Of 511 enrolled subjects, viral response data after 12-weeks of therapy was available on 481 patients. Overall, 35% of patients had an undetectable HCV RNA level after 12 weeks of therapy and no significant difference was observed in viral response or adverse events between patients who received fixed versus weight-based PEG-interferon dosing. The week 12 viral response rate was 26.5% among "non-responders" and 55.2% among "relapsers." As has been observed in other studies, persons with HCV genotype 1 and African-Americans were less likely to respond virologically. In this study patients will remain on therapy for an additional 36 weeks.
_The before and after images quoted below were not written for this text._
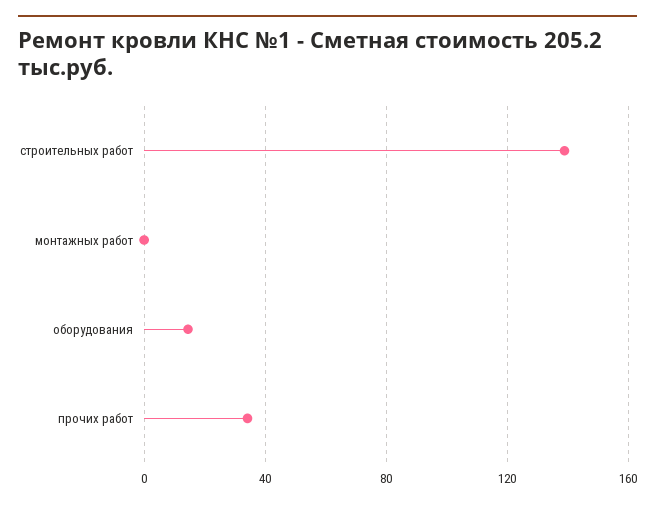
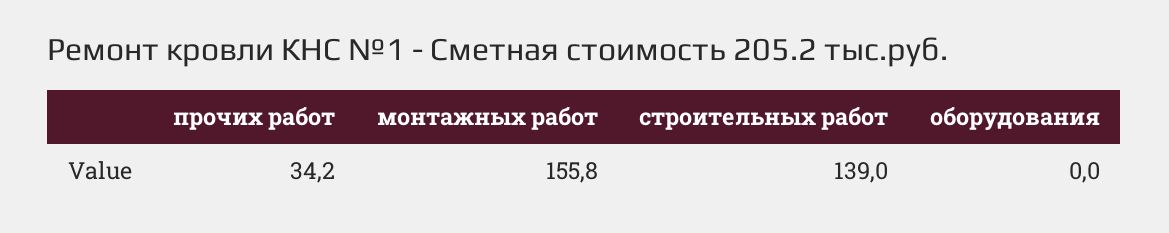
  {
    "строительных работ": 139,
-   "монтажных работ": 0,
+   "монтажных работ": 155.8,
-   "оборудования": 15,
+   "оборудования": 0,
    "прочих работ": 34.2
  }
It is anticipated that approximately 15-20% of the end-of -treatment viral responders will experience a "relapse." Thus, while the sustained viral response data is not yet available, it is likely that the observed rates will be lower than on-treatment results.
 
Conclusions:
 
Based on this and other data, persons who failed to achieve a sustained viral response to interferon alfa/ribavirin may consider a course of pegylated interferon alfa/ribavirin with the expectation of a response rate in the neighborhood of 20% for "non-responders" and 50-60% for relapsers. The response rates anticipated for "non-responders" is somewhat higher than might have been predicted and may reflect the increased effectiveness of pegylated interferon as well as dramatic improvements in the skill and expertise of the medical professional, who have learned how to use interferon/ribavirin more effectively since the introduction of combination therapy in 1998.
 
While encouraging, these data clearly indicate that many patients, particularly those with HCV genotype 1 and African-Americans, will not achieve HCV eradication with currently available treatments; new drugs are urgently needed for such patients.
 
Editorial note: 2 additional studies, one presented by ira Jacobson, MD, at Cornell-NY Hospital in NYC, reported similar findings.